Fatores psicossociais: as crianças institucionalizadas, frequentemente, mostram-se muito ativas e têm fraca atenção. Esses sinais resultam da privação emocional prolongada e desaparecem quando os fatores de privação são removidos, como pela adoção ou colocação em um lar intermediário.
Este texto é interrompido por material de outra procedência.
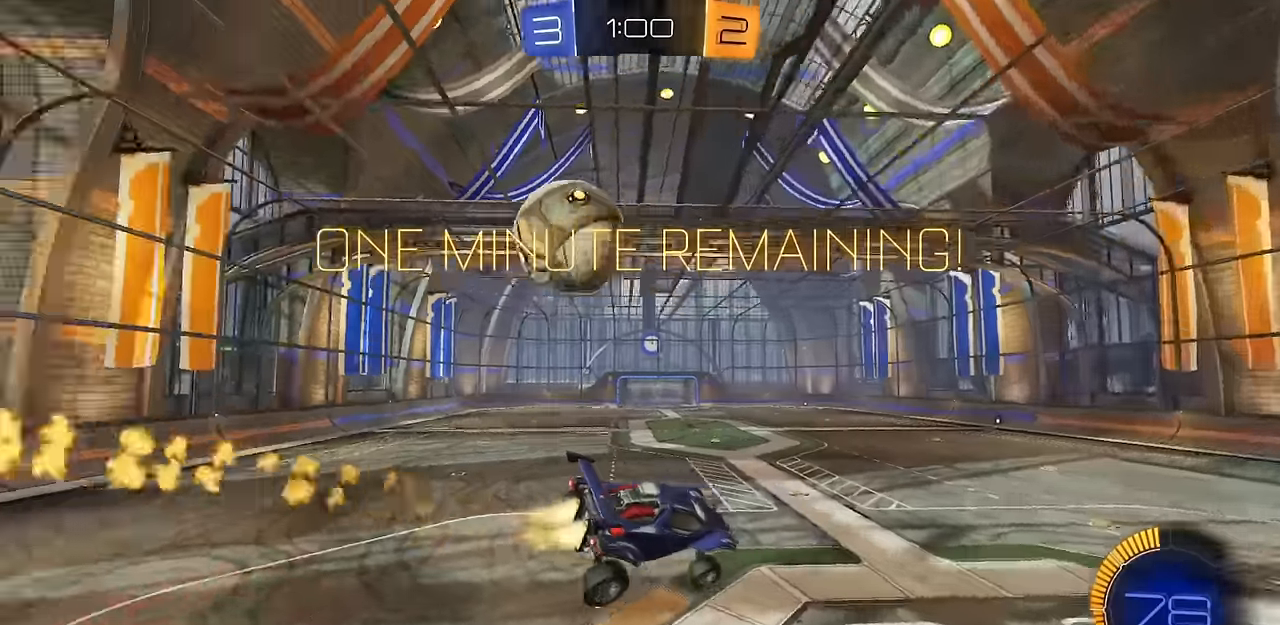
{"buttons": ["CIRCLE", "R2"], "left_stick": "left", "right_stick": "center", "events": [[133, "L1", "down"], [200, "L1", "up"], [200, "R2", "down"], [450, "left_stick", "left"]]}
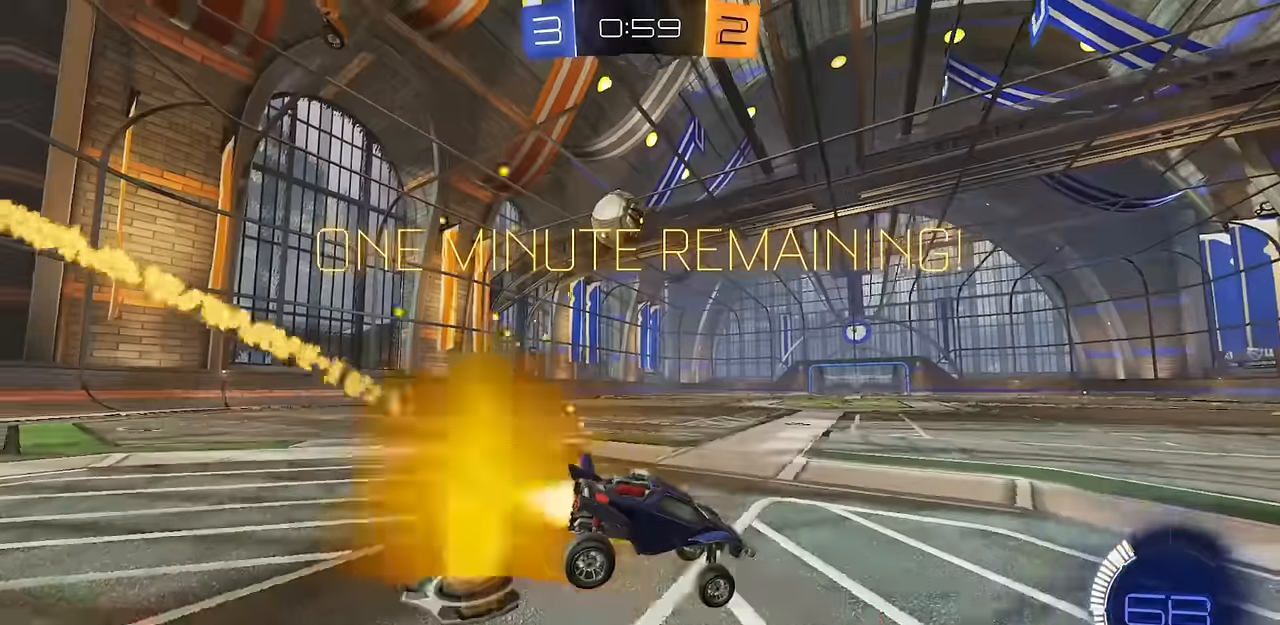
{"buttons": ["R2"], "left_stick": "center", "right_stick": "center", "events": [[334, "left_stick", "center"], [484, "CIRCLE", "up"]]}
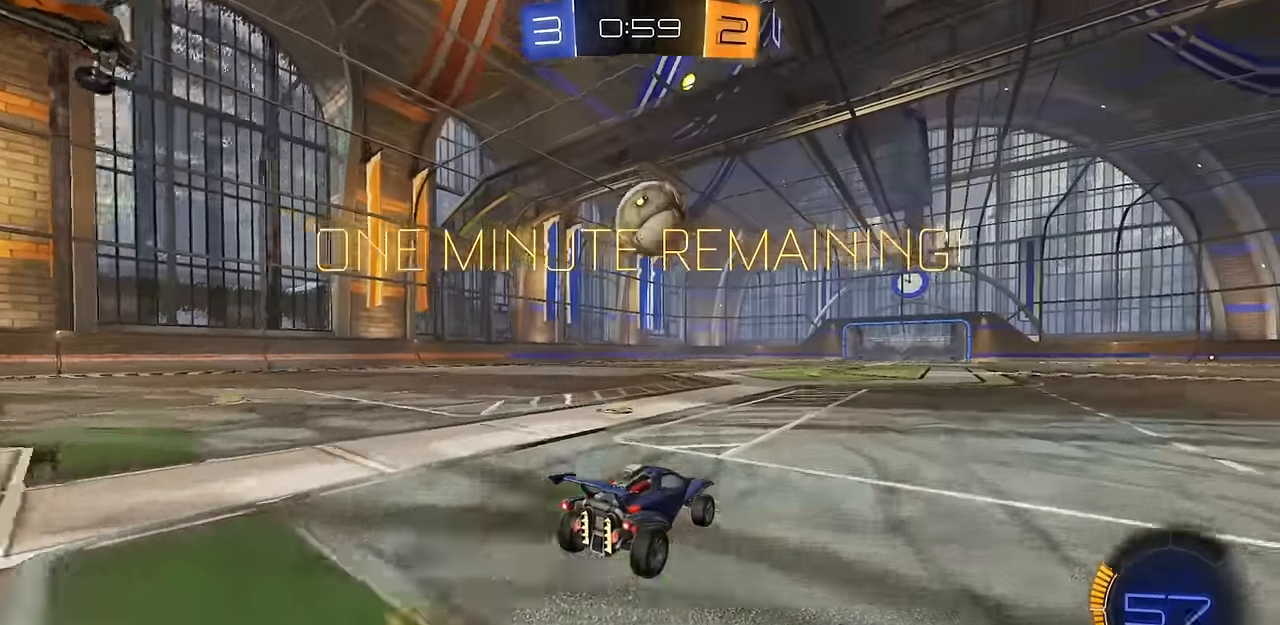
{"buttons": [], "left_stick": "center", "right_stick": "center", "events": [[133, "left_stick", "right"], [250, "CROSS", "down"], [250, "left_stick", "down"], [400, "CROSS", "up"], [417, "TRIANGLE", "down"], [434, "R2", "up"], [434, "left_stick", "center"], [500, "TRIANGLE", "up"]]}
Eventos psíquicos estressantes, uma perturbação no equilíbrio familiar e outros fatores indutores de ansiedade contribuem para a iniciação ou perpetuação do TADH.
8.10.3 Diagnóstico
O primeiro sinal de hiperatividade deve alertar para a possibilidade de TDAH. Uma história pré-natal detalhada dos padrões de desenvolvimento da criança e a observação direta, geralmente, revelarão excessiva atividade motora. A hiperatividade pode ser observada em algumas situações (por ex.: na escola), e pode ser menos evidente em situações estruturadas do que em situações não estruturadas. Entretanto, ela não deve ser uma manifestação comportamental isolada, breve e passageira sob estresse, mas estar presente por um longo período. De acordo com o DSM-IV, os sintomas devem estar presentes em, pelo menos, dois contextos (por ex.: na escola e em casa), para satisfazer os critérios diagnósticos para o transtorno de déficit de atenção e hiperatividade.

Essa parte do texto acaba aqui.